George: [00:21:08] My favorite of Sheri Holman's novels is The Dress Lodger, a 19th-century thriller set in the midst of the cholera epidemic, and featuring a prostitute and a doctor whose sideline is grave robbing. Run and get it. 

 

We'll be back in a moment with a tale of an American soldier in Vietnam, who has a date with a beautiful woman in Bangkok. But first, he has to fight and win a battle. That story and more, when The Moth Radio Hour continues.

 

[soft pleasant music]

 

Jay: [00:22:05] The Moth Radio Hour is produced by Atlantic Public Media in Woods Hole, Massachusetts. And presented by PRX.

 

George: [00:22:15] This is The Moth Radio Hour from PRX. I'm George Dawes Green. We're talking about the places where we tell our stories and how they inform and enliven those stories. The special power of being at a particular Moth on a particular night. 

 

A few years ago, we gathered at the Players Club in New York City for a night of tales about the Vietnam War. The night was called 19 Years and 180 days. We always keep a special table for our raconteurs. And on that night, the little group of Vietnam vets and survivors seemed powerfully bonded. They were cheering each other's stories and embracing when they came down from the stage. 

 

[cheers and applause] 

 

Last to come was this strange love story that sprang from that terrible war. Here's Captain Larry Kerr.

 

Larry: [00:23:14] In the early autumn of 1969, I was a hot mess. Not yet 26 years old, I was finishing up my second one-year tour in Vietnam. I had been at war altogether here and there for two and a half years at that point and had no idea what I was going to do in the future. I knew exactly what the problem was. There was a girl, Omi, who I should have married and didn't. And that was the whole story at that point. 

 

She was smart, meltingly lovely, strong and she had a fierce belief in the possibility of occasional magic. I could have married her and I didn't and that was it. I had no idea what to do. I'd come back on active duty to spend a second year in Vietnam, because I hadn't found a place for myself in a very changed America when I went back from the first. And here I was at the end of the second year and still didn't know what to do.

**Recorded information:**
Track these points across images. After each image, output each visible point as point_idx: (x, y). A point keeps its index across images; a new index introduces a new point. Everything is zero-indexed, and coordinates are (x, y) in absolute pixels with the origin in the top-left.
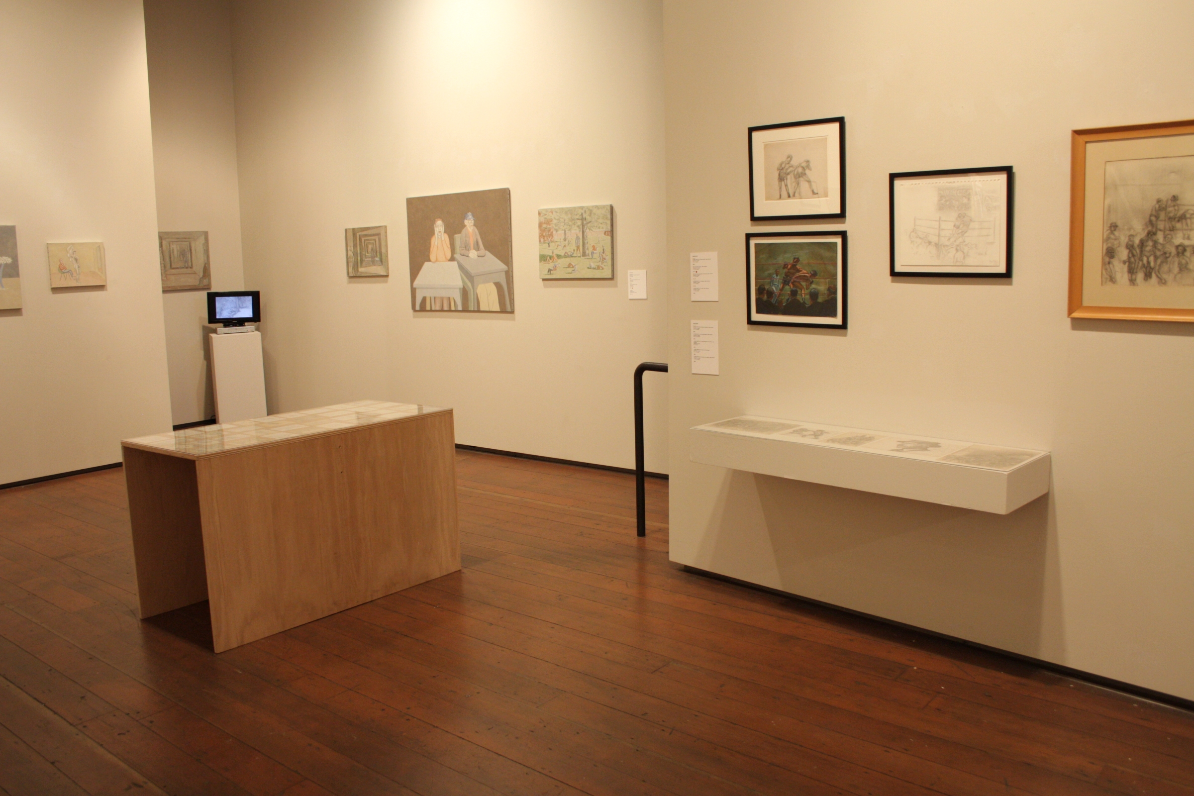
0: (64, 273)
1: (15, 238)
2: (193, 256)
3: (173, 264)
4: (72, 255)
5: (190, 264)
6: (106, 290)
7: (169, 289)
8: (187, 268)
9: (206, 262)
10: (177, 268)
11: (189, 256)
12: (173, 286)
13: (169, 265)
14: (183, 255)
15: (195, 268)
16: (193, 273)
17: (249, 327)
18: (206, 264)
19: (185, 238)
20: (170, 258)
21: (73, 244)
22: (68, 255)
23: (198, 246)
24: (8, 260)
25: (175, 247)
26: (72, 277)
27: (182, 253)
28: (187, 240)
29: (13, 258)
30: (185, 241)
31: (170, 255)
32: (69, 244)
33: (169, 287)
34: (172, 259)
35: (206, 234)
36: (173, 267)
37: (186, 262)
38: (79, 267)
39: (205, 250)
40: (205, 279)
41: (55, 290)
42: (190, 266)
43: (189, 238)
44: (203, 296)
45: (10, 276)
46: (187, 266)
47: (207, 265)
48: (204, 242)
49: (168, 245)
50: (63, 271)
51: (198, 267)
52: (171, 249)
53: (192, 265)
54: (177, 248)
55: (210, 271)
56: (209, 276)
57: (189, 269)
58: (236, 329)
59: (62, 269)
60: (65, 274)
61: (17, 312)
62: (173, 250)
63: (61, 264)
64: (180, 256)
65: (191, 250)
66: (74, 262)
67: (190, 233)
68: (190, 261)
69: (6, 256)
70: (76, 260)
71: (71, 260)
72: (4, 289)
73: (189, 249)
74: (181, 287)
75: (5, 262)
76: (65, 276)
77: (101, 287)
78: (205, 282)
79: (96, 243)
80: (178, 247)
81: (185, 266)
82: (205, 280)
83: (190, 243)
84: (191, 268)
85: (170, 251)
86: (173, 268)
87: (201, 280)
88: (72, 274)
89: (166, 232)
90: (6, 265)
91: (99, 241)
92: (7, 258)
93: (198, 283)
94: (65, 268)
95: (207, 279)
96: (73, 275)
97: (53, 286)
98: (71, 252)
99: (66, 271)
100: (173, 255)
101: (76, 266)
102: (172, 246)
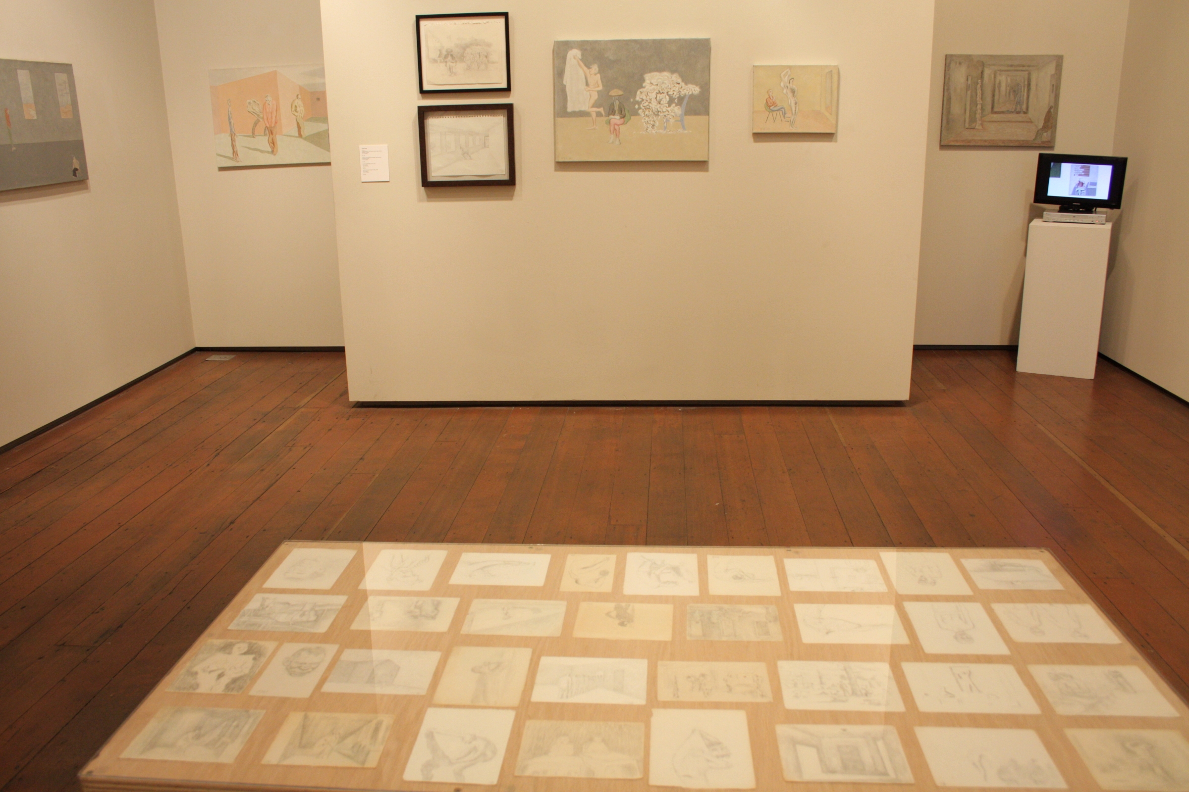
0: (773, 111)
1: (709, 57)
2: (1031, 96)
3: (996, 105)
4: (788, 85)
5: (1024, 107)
6: (836, 141)
7: (983, 144)
8: (1018, 113)
9: (1052, 104)
10: (1003, 112)
11: (1025, 94)
12: (991, 140)
13: (989, 107)
14: (1014, 91)
15: (1031, 113)
16: (1027, 122)
17: (1101, 214)
18: (1051, 108)
19: (1023, 66)
20: (993, 96)
21: (790, 67)
22: (782, 84)
23: (1042, 79)
24: (695, 90)
25: (1004, 80)
26: (784, 118)
27: (1014, 90)
28: (1024, 69)
29: (701, 88)
30: (1022, 71)
31: (994, 91)
32: (783, 67)
33: (985, 141)
34: (996, 98)
35: (1059, 60)
36: (996, 110)
37: (1019, 103)
38: (796, 103)
39: (1053, 85)
40: (1047, 132)
41: (759, 136)
42: (1024, 110)
43: (1029, 66)
44: (1032, 158)
45: (696, 113)
46: (1018, 110)
47: (1052, 110)
48: (1053, 72)
49: (993, 76)
50: (771, 108)
51: (1037, 115)
52: (997, 82)
53: (1027, 108)
54: (1007, 81)
55: (1056, 121)
56: (1054, 127)
57: (1022, 115)
58: (1074, 217)
59: (770, 105)
60: (775, 114)
61: (701, 165)
62: (1000, 83)
63: (770, 97)
64: (1010, 92)
65: (1029, 85)
66: (790, 95)
67: (1032, 58)
68: (1025, 103)
69: (692, 84)
70: (793, 92)
71: (785, 91)
72: (686, 132)
73: (1026, 83)
74: (1003, 141)
75: (690, 93)
76: (775, 116)
77: (828, 136)
78: (1046, 136)
79: (827, 66)
80: (1009, 81)
81: (1016, 109)
82: (1045, 134)
83: (1029, 74)
84: (1025, 113)
85: (995, 84)
86: (996, 113)
87: (1038, 133)
88: (785, 113)
89: (991, 56)
90: (692, 97)
91: (833, 63)
92: (694, 86)
93: (1034, 137)
94: (774, 104)
95: (1049, 132)
96: (786, 116)
97: (756, 131)
98: (786, 79)
99: (776, 109)
100: (1000, 91)
101: (792, 101)
102: (998, 78)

**Problems to solve:**
• 1. Write out the passage of the Moth Radio Hour transcript from "George: [00:21:08] My" to "presented by PRX." word for word.
• 2. Continue the Moth Radio Hour transcript from the point where it stops.

**Answers in order:**
• 1.
George: [00:21:08] My favorite of Sheri Holman's novels is The Dress Lodger, a 19th-century thriller set in the midst of the cholera epidemic, and featuring a prostitute and a doctor whose sideline is grave robbing. Run and get it. 

 

We'll be back in a moment with a tale of an American soldier in Vietnam, who has a date with a beautiful woman in Bangkok. But first, he has to fight and win a battle. That story and more, when The Moth Radio Hour continues.

 

[soft pleasant music]

 

Jay: [00:22:05] The Moth Radio Hour is produced by Atlantic Public Media in Woods Hole, Massachusetts. And presented by PRX.

• 2.
 

Now, this sad tale is not just me. This is my mother as well. We raised one another. We practically grew up together. She was a girl when I was born, and then we raised my two younger brothers. This is a woman who supported me all my life. She heard that Omi had married another man and she said, "You stupid boy, you stupid, stupid boy." [audience laughter] And didn't talk to me for several weeks. [audience laughter] That's a pretty pathetic figure. But this hopelessness, I knew what the focus of it was, okay?

 

I just had to hold it in, because I couldn't show it to the world. I led the Kontum Mike Force, 600 mountain tribesmen and 17 Green Berets. And our job was to be the cavalry when Special Forces camps along the border areas came under siege. And so, they expected me to be steady, to be serious. I presented a steely and as hard face as I could to the world. 

 

Well, I guess I was probably off-putting enough that nobody in the gang noticed when I got a letter. A letter. Some of you may not know what a letter is. [audience laughter] It's what we did before Snapchat and Twitter and email and so forth. And it came on paper. [audience laughter] I got a letter from the girl, Omi. She said, "I'm divorced." Period. Bang. [audience laughter] She said, “I thought I would be traveling perhaps in Southeast Asia, probably at the end of August.” Well, that happened to be just when my tour, I'm sorry, the end of October. That's exactly when my tour ended. I knew later-- I mean, I sorted it out that she had been talking to my mother. [audience laughter] 

 

Well, I went into military precision mode. I started by getting a car and driver in Bangkok, where we were going to meet. I mean, the way she put it, "Let's just meet in Bangkok," as if, well, two people who knew each other vaguely would go to the Oriental Hotel and have tea. But I knew this was serious for her, and so I wanted to make everything just right. But the timing was the crucial element, because this is a woman who hadn't had, in the years I had known her, $10 in her purse. I mean, the same $10 at one time. [audience laughter] I knew if she managed somehow to buy this ticket to Bangkok, that she was going to arrive broke, and so I had to be there. 

 

And so my planning on time was meticulous, I figured out how long it would take, I added one day for every movement. Every time I had to change planes, every time I had to walk across the street, we had a day. I'm going to get there four days early, as my target is four days early, and then I threw in another three days. [audience laughter] Look, I'm playing for my life here.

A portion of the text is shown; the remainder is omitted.